Note that the Z-algorithm computes the Z function in linear time .

The key idea of the Z algorithm is to see that if we are at an index i, but we have an index l < isuch that i < l + z[l], then we have that s[0:z[l]] = s[l:l+z[l]]. Thus, we are "in the shade" of the l.

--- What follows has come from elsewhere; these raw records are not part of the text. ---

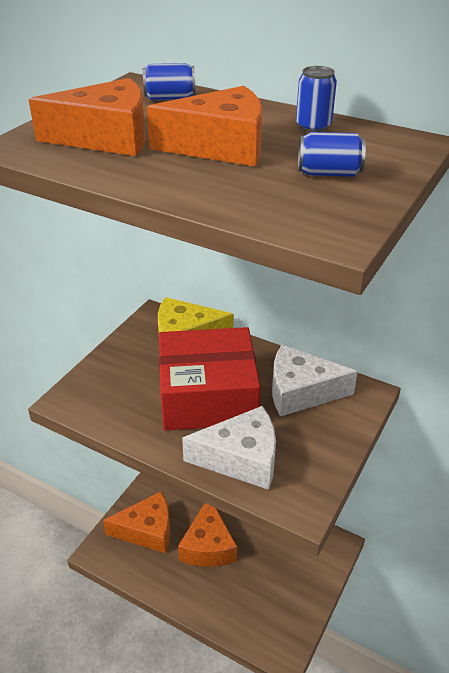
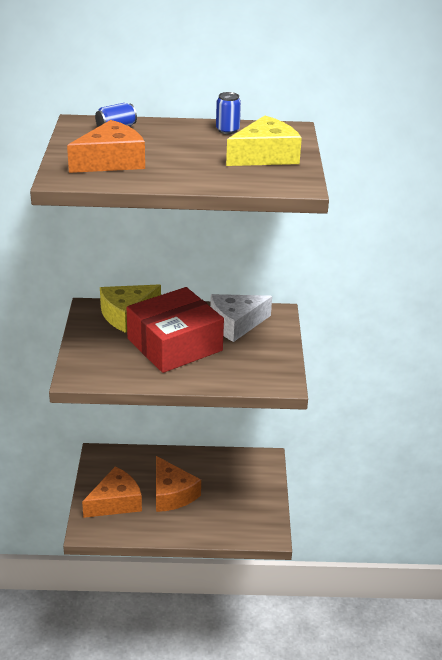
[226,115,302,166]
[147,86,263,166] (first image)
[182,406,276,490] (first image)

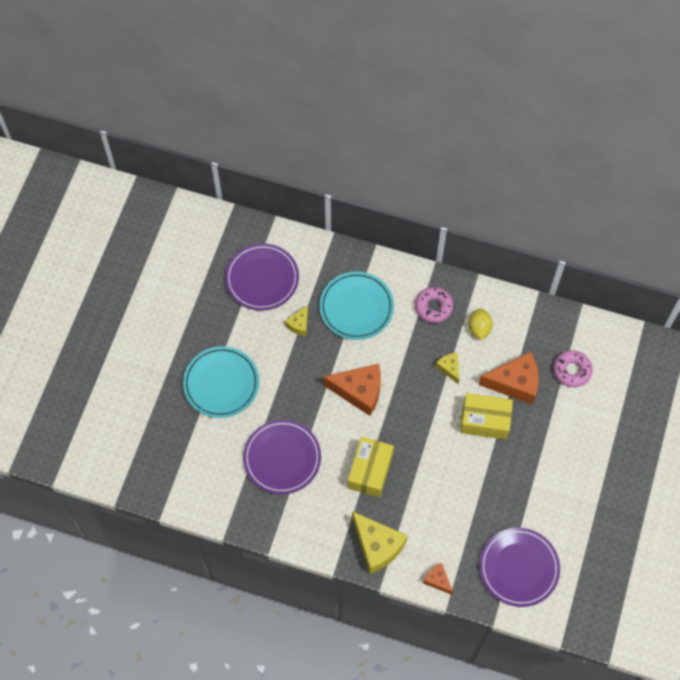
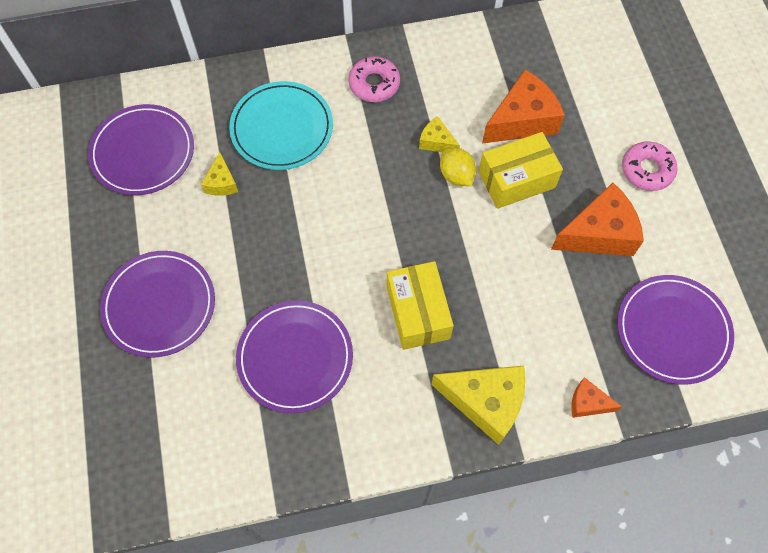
[100,251,215,358]
[440,147,476,186]
[551,183,644,256]
[622,141,678,191]

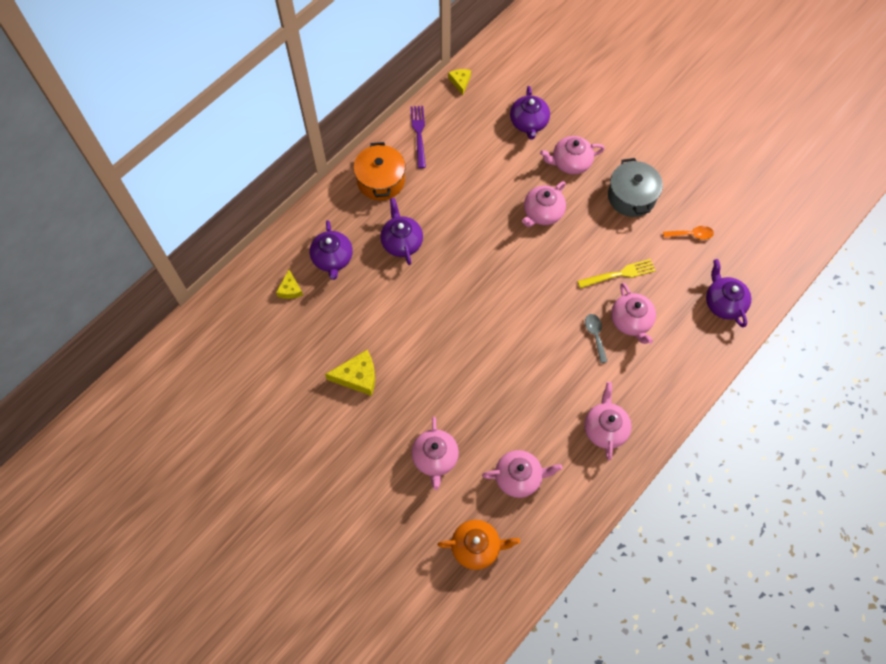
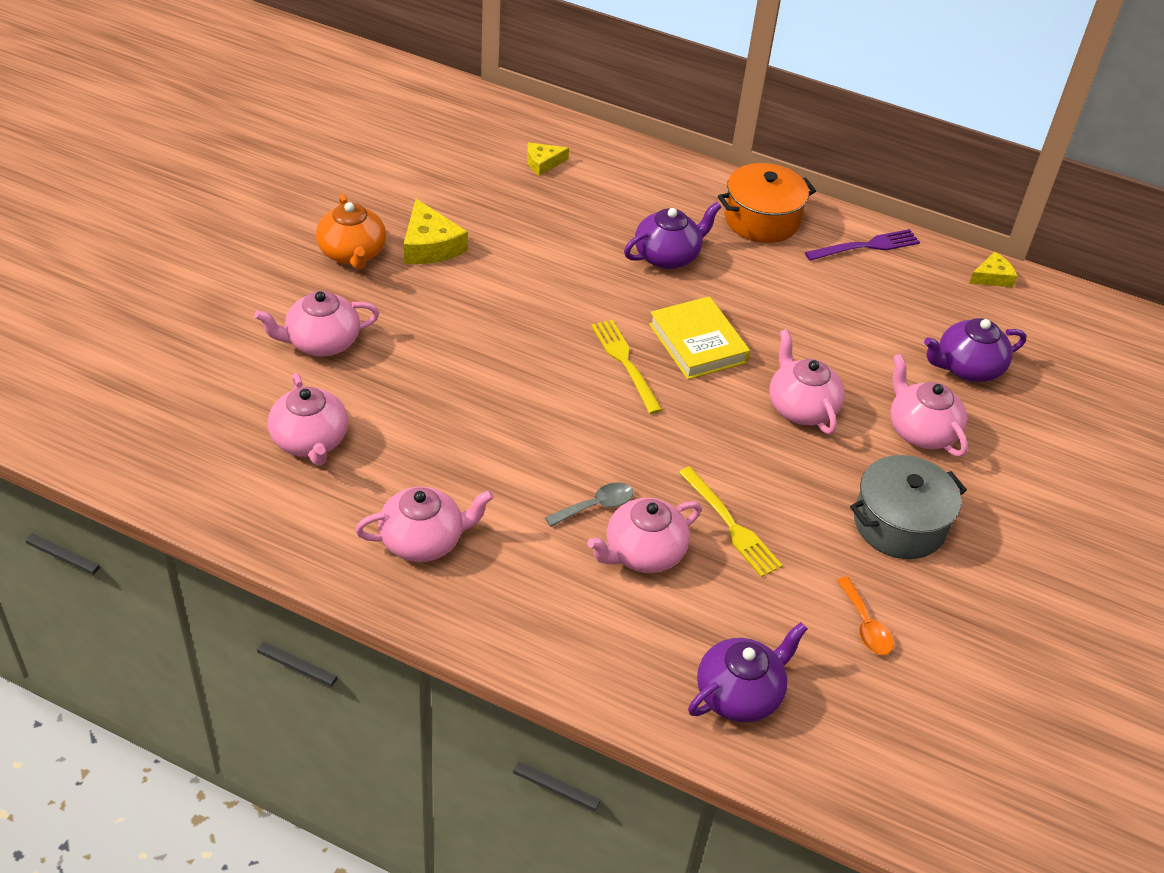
[316,194,386,270]
[591,320,662,414]
[649,296,750,380]
[769,329,845,434]
[309,220,353,280] (first image)

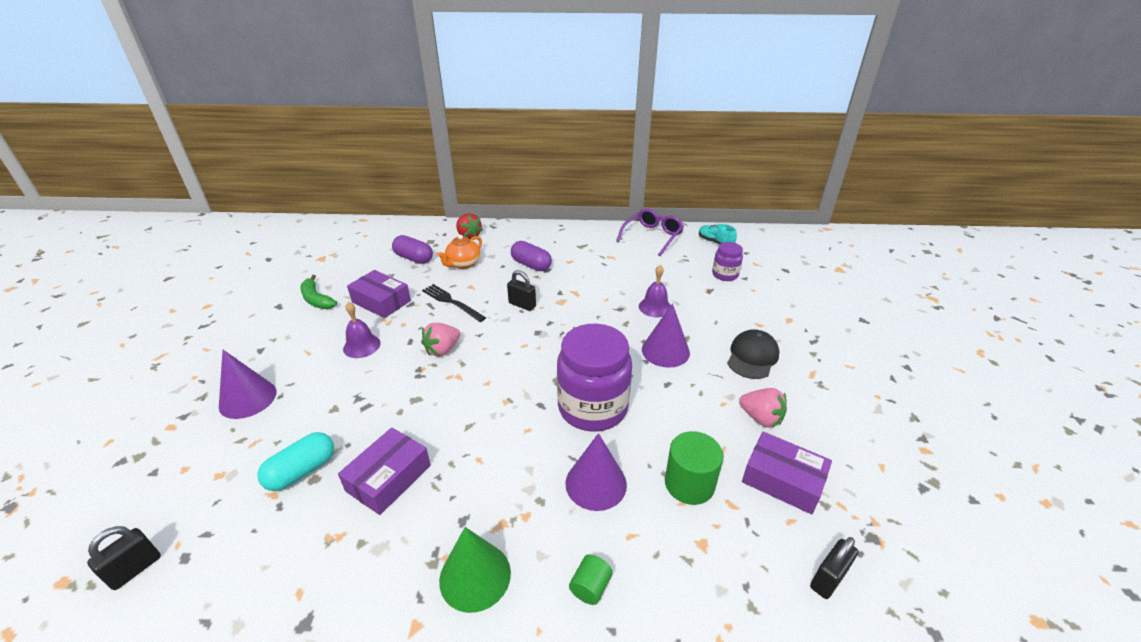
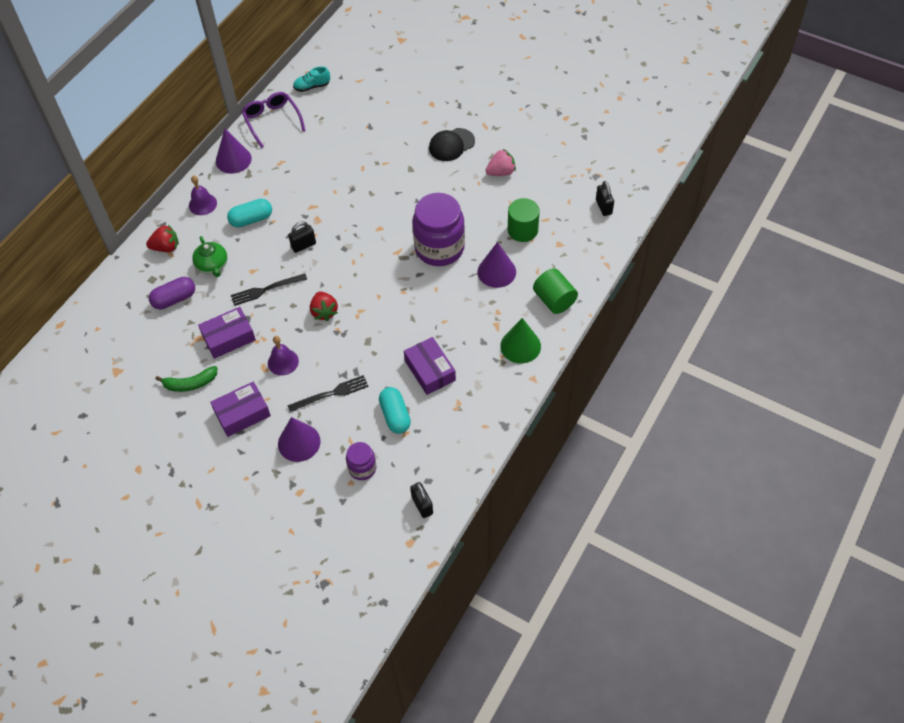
[189,175,217,215]
[192,236,227,277]
[210,381,271,437]
[216,129,252,174]
[227,199,272,228]
[287,375,369,412]
[310,292,338,321]
[346,442,376,480]
[429,128,475,161]
[533,268,578,314]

In this situation, we can reuse z[i-l] as a seed for z[i]. There are two cases: i + z[i-l] > l + z[l] and the converse.
If i + z[i-l] < l + z[l], then we are still "in the shade" of l, so we can safely set z[i] = z[i-l].
If not, we set z[i] = l + z[l], since we know that we match at least this much of the beginning of the string.

§ Specification

vector<int> calcz(std::string s) {
 const int n = s.size();
 vector<int> z(n);
 z[0] = 0;
 for(int i = 1; i < s.size(); ++i) {
   z[i] = 0;
   while(i + z[i] < n && s[i+z[i]] == s[z[i]]) {
     z[i]++;
   }
 }

 return z;
}

§ Implementation

vector<int> myz(std::string s) {
    const int n = s.size();
    vector<int> z(n);
    for(int i = 0; i < n; ++i) { z[i] = 0; }

    // shade that was last computed.
    int l = 0;
    for(int i = 1; i < n; ++i) {
        // shade: (l + z[l]) - i
        // guess from start: z[i-l]
        z[i] = max(0, min(l + z[l] - i, z[i-l]));

        // compare with initial portion of string.
        while (i + z[i] < n && s[z[i]] == s[i + z[i]]) { z[i]++; }

        // we exceed the current shade. Begin ruling.
        if (i + z[i] >= l + z[l]) { l = i; }
    }

    return z;
}

Reference: Algorithms on strings, trees, and sequences.